Suppositio öğretisinin getirdiği sınırlı niceleyiciler anlayışına dayanan Geach göreceli özdeşlik adı verilen bir sav öne sürmüştür. “Her şey” saltık genel niceleyicisinin anlamı belirsiz olduğuna göre, bunun mantıksal sonucu olarak “Her şey kendi ile özdeştir” önermesi de belirsiz bir anlam taşımaktadır. Bu açıdan, ancak “her insan kendisiyle özdeştir”, “Gül’ ün kedisiyle Zeynep’in kedisi özdeştir” önermeleri anlamca belirgin olacağından, ancak “aynı insan”, “aynı kedi” gibi özdeşlik yüklemleri anlamlıdır. Bir başka deyişle, “x ve y özdeştir” gibi önermeler ancak x ve y’nin ne oldukları, yani hangi ulama, kavrama bağlı oldukları belirlendikten sonra anlam kazanırlar. Anlamlı bir özdeşlik önermesinin “x ve y, özdeş Flerdir” biçimini taşıması gereklidir. Bunun getirdiği sonuç, özdeşlik önermelerinin anlamının, özdeş oldukları bildirilen nesnelere doğru olarak yüklenen tür kavramlarına göreceli olduğudur. Geach’in onaylamakta sakınca görmediği bir vargı, x ve y gibi iki nesneye doğru olarak yüklenebilen F ve G gibi tür kavramlarıyla kurulacak özdeşlik önermelerinin değişik doğruluk değerleri taşıyabilecekleridir. Örneğin, Geach için, “karşımda gördüğüm, dün buraya gelip gördüğüm ile aynı deredir” önermesinin doğru oluşu, “karşımda gördüğüm, dün buraya gelip gördüğüm ile aynı sudur” önermesinin yanlışlığı ile tutarlıdır. Referansı özdeş olan iki nesne, bir kavram altında özdeşken, bir başkası kapsamında özdeş olmayabilir.

Geach’in göreceli özdeşlik anlayışını Quine, Dummett ve özellikle Wiggins eleştirmiş, bu konuda, çok sayıda düşünürün katkıda bulunduğu ve günümüzde de süren bir tartışma doğmuştur. Geach’in
anlık ve din felsefesi alanında da ilgi uyandıran çalışmaları vardır.

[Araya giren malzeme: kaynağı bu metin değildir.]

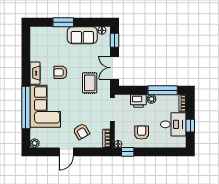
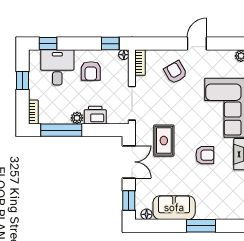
desk: (173, 124) -> (57, 67), moved, turned 90
window: (172, 152) -> (48, 44), added

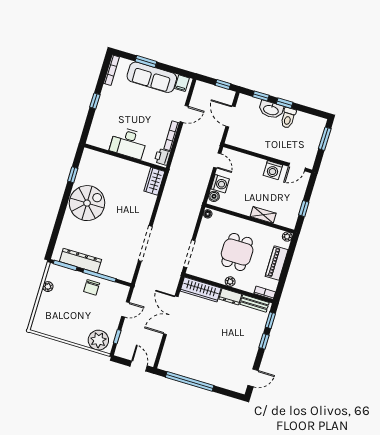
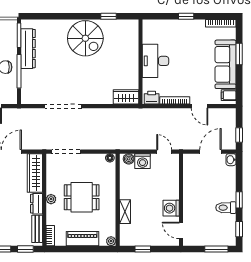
window: (261, 96) -> (239, 229), moved
washbasin: (271, 110) -> (231, 160), moved, width x0.52, depth x0.69
door: (217, 160) -> (164, 152), swing flipped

•    YAPITLAR (başlıca): Mental Acts, 1957, (“Anlıksal Edimler”); Three Philosophers: Aristotle, Aquinas, Frege (G.Anscombe ile), 1961, (“Uç Filozof: Aristoteles, Aqui-nolu,Frege”); Reference and Generality, 1962, (“Referans ve Genellik”); God and the Soul, 1969, (“Tanrı ve Tin”); Logic Matters, 1972, (“Mantık Konuları”); Reason and Argument, 1976, (“Ussal Neden ve Uslamlama”); Provi-dence and Evil, 1977, (“Kayra ve Kötülük”); The Virtues, 1977, (“Erdemler”); Truth, Love and Immortality: An Introduction to Mc Taggart’s Philosophy, 1979, (“Doğruluk, Sevgi ve Ölümsüzlük: Mc Taggart’ın Felsefesine Giriş”).